[Cryptography] RFC possible changes for Linux random device

Sun Sep 14 14:06:35 EDT 2014

On Sat, 2014-09-13 at 21:03 -0400, Theodore Ts'o wrote:

> Funny thing; when many academics write papers criticize the Linux
> random driver, it's often because they don't think we *still* don't do
> a good enough job by their lights.
> 
> And then there is the camp who believes that once you gather 256 bits
> or so of "true randomness", all you need to do is just crank a DRBG,
> and the rest is all just mummery, and I get mocked/criticized/told I'm
> stupid by that crowd too.
> 
> Which is OK.  Over time, you learn how to have a thick skin when
> people deliver mutually conflicting criticisms.  :-)

My 20 millibucks says it's important for cryptography that no 
sequence of observed outputs should allow anyone to predict 
future outputs.  I consider that if they can directly observe 
the state of the RNG or its power requirements or instruction 
counts, they have hardware access, which makes them at best an
uncommon threat relative to the ubiquitous problem of network 
access.

That said, I find myself using the cryptographic RNG for non-
cryptographic purposes sometimes, specifically because the small 
state of the PRNGs provided by most systems means I cannot get 
a sequence of uncorrelated outputs more than a few dozen bits 
long out of them.  256 bits of state limits the uncorrelated 
sequence to just four int64's, which is nowhere near enough 
even for some of the simulation and statistics type applications. 

> I'll also add that improving boot-time entropy is the hard part; and
> it has nothing to do with changing the crypto.  

In my very strong opinion, a requirement for boot-time entropy can 
result only from bad design.  Systems that need boot time entropy 
can need it only because they are doing things at boot time which 
should not be done at boot time, and failure to correct this OS 
design failure is actively harmful to security. 

The issue is that if you are building a dependence on secure
communications into the boot sequence, that means that you are 
depending on external systems and their state of security.  If 
you build a need for external systems that deeply into the OS, 
you are exposing the booting machine to compromises and failures 
of both those external systems and the communications network. 

Fully boot a purely local operating system before you attempt 
to open any external communications, and open those external 
communications in process spaces where the kernel can monitor
and/or sandbox them.  In short, make sure your local operating 
system is fully instantiated and can protect itself from anything 
that can come over external communications. 
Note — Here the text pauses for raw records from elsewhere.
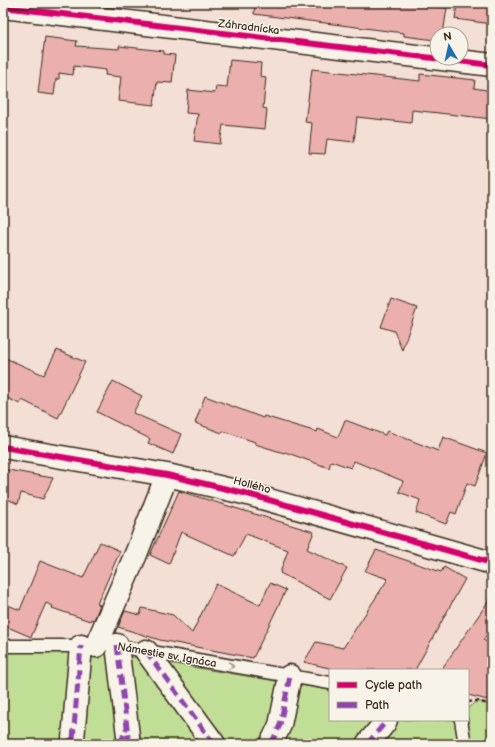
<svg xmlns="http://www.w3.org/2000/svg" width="495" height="747" font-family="'Balsamiq Sans',sans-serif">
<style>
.green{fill:#c1de96;stroke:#7e845a}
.building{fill:#ebb0ad;stroke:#3b2a1e}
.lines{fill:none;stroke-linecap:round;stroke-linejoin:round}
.lane-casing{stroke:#3b2a1e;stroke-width:15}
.street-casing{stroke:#3b2a1e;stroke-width:25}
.path{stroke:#3b2a1e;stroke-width:2.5;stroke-dasharray:4 3;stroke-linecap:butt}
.lane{stroke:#f7f3e8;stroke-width:12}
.street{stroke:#f7f3e8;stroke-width:22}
.quiet{stroke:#8e44ad;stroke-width:5;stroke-dasharray:10 5;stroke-linecap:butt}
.cycleway-casing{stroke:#f7f3e8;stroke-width:8}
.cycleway{stroke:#d6006c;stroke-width:6}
.oneway{stroke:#998e83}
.labels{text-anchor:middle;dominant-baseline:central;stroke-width:3;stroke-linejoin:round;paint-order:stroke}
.street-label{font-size:11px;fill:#3b2a1e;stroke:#f7f3e8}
</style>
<rect width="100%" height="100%" fill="#f3dfd6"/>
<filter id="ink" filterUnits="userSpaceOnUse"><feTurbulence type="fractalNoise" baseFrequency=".025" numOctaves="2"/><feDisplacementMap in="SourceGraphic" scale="8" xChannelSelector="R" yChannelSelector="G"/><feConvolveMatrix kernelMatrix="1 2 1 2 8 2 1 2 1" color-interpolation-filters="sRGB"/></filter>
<g filter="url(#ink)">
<path class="green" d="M3,651L101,652L330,690V720H468V708L477,701L492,705V744H3Z"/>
<path class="building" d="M255,3H409L447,8L443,34H436L435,40L404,36V33L254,14Z
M457,3H492V24L455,19Z
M45,37L77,41L76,46L119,49V46L164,51V54L175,55L172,83L157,82L154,105L118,101L121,77L105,75L106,70L74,66L73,75L59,73V79H56L54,95L38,93Z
M230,60L261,63L260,76L266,77L263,108L267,109L265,129L223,125L220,144L194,141L198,114L186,113L188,90L215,93L216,86L227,87Z
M312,69L420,81V74L475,80L474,88L492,91V119L412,110L411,123L357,117L354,142L327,139L325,154L309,153L312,123L305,122Z
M391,299L417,308L402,350L394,331L381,327Z
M57,350L85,362L58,418L22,400L20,404L3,396V357L44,375Z
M113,381L142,396L133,413L181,434L173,454L148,443L150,439L97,412Z
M205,396L263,418L264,416L317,432L318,429L338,437L345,420L385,435L387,431L438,451L443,437L487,453L475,486L467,483L456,514L451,512L446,524L416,513L420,500L399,492L403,481L354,461L351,468L331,461L329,468L285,452L284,453L255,444V442L223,431L222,433L195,423Z
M3,469L41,476L53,478L43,499L21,493L18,504L3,497Z
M179,491L314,532L307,549L347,568L330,599L280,573L288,550L246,534L234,556L181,532L169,564L150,555Z
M100,542L120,551L97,604L100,605L94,620L91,619L90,621L52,608L53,606L46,603L31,637L3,625V603L20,610L40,561L83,578Z
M376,550L441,572L444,567L465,579L415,670H337L304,662L316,642L343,648L388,579L365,571Z
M270,583L286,590L253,658L160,640L118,627L125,611L140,615L142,608L173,615L192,633L216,584L260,605Z
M492,596V627L483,640L492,644V701L468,695V670H441Z"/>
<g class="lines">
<defs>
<path id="lane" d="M112,645L330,683
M3,646H86
M461,720L465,744"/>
<path id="street" d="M3,7L492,65
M3,447L167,475L244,493L492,563
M117,645L129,744
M96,646L136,554L167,475
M146,651L214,744
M73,739L81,646
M271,744L280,725L290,676
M367,744L384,724L386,720"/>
</defs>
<use href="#lane" class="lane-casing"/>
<use href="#street" class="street-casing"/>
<path class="path" d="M468,702L477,701L492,705"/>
<use href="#lane" class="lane"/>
<use href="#street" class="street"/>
<path class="quiet" d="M117,645L129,744
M146,651L214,744
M73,739L81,646
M64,744L73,739L85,744
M120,744L126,729
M271,744L280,725L290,676
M367,744L384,724L386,720"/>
<defs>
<path id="cycleway" d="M3,7L492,65
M3,447L167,475L244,493L492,563"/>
</defs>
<use href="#cycleway" class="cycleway-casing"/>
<use href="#cycleway" class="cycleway"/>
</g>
<defs><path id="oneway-chevron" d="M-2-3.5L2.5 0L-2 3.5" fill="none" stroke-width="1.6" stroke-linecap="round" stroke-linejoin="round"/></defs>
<use class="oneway" href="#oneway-chevron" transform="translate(231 666) rotate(10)"/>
</g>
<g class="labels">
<g class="street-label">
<text transform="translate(249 27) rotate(7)">Záhradnícka</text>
<text transform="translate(252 485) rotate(15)">Hollého</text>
<text transform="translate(167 655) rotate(10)">Námestie sv. Ignáca</text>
</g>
</g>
<rect width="495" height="747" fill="none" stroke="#f7f3e8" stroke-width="16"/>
<rect x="8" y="8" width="479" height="731" fill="none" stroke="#3b2a1e" stroke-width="1.5" filter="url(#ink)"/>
<rect x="329" y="669" width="140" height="52" fill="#f7f3e8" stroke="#aca397"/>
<rect x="337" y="682" width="20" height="6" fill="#d6006c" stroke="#aca397"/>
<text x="365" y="689" font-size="12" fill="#3b2a1e">Cycle path</text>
<rect x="337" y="702" width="20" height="6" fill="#8e44ad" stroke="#aca397"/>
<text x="365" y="709" font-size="12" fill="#3b2a1e">Path</text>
<g transform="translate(449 46) rotate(351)"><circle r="19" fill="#f7f3e8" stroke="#aca397"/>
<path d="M0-3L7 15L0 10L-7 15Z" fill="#1f6fb2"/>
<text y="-6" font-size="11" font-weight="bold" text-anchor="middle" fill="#3b2a1e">N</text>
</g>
</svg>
And for this reason my own personal opinion is that providing 
the people who promote this network-before-fully-booted failure 
of design with the early-boot entropy they desire contributes 
to a problem, in that it allows them to skate along for one or 
two or ten more years without correcting that fundamental 
failure, or even continuing in blithe denial of the idea that 
it needs to be corrected.

On the other hand failing to provide the early-boot entropy they
desire, in any context where they cannot be dissuaded from that 
failure of design, will result in yet worse breakage. So this 
really is kind of between a rock and a hard place. 

> P.S.  Oh, and if anyone can get the ARM architecture folks to specify
> a cycle counter which is guaranteed to be there, or at the very least,
> won't crash the SOC if you try to use it and it's not there --- which
> is why Linux doesn't try to use the cycle counter at all on most ARM
> platforms, even though it's often present (it's just that it's not
> guaranteed by the ARM architecture, and if you guess wrong, the
> results are catastrophic) --- that would be awfully nice.  

This seems like the sort of thing to test in very early boot.  
Wake up, check a variable ARM-COUNTER from the disk, find it equal 
to zero, write one to it, flush the disk buffer, attempt to 
continue using the the counter.  If you don't crash, write a 
zero back to ARM-COUNTER and remember (in some other bit) that 
the counter is valid.  If you do crash, you wake up again in 
a forced reboot, but this time you find ARM-COUNTER equal to 
one - so you write a zero to it, remember (in your other bit) 
that the counter is invalid, and never ever use the counter.  
The result is that boxes where the instruction counter is 
unimplemented have a slightly longer boot sequence, containing 
one early crash-and-reboot.  It's ugly as sin, but I used to do 
the same thing boot-testing for math coprocessors on 8088 boxes. 

			Bear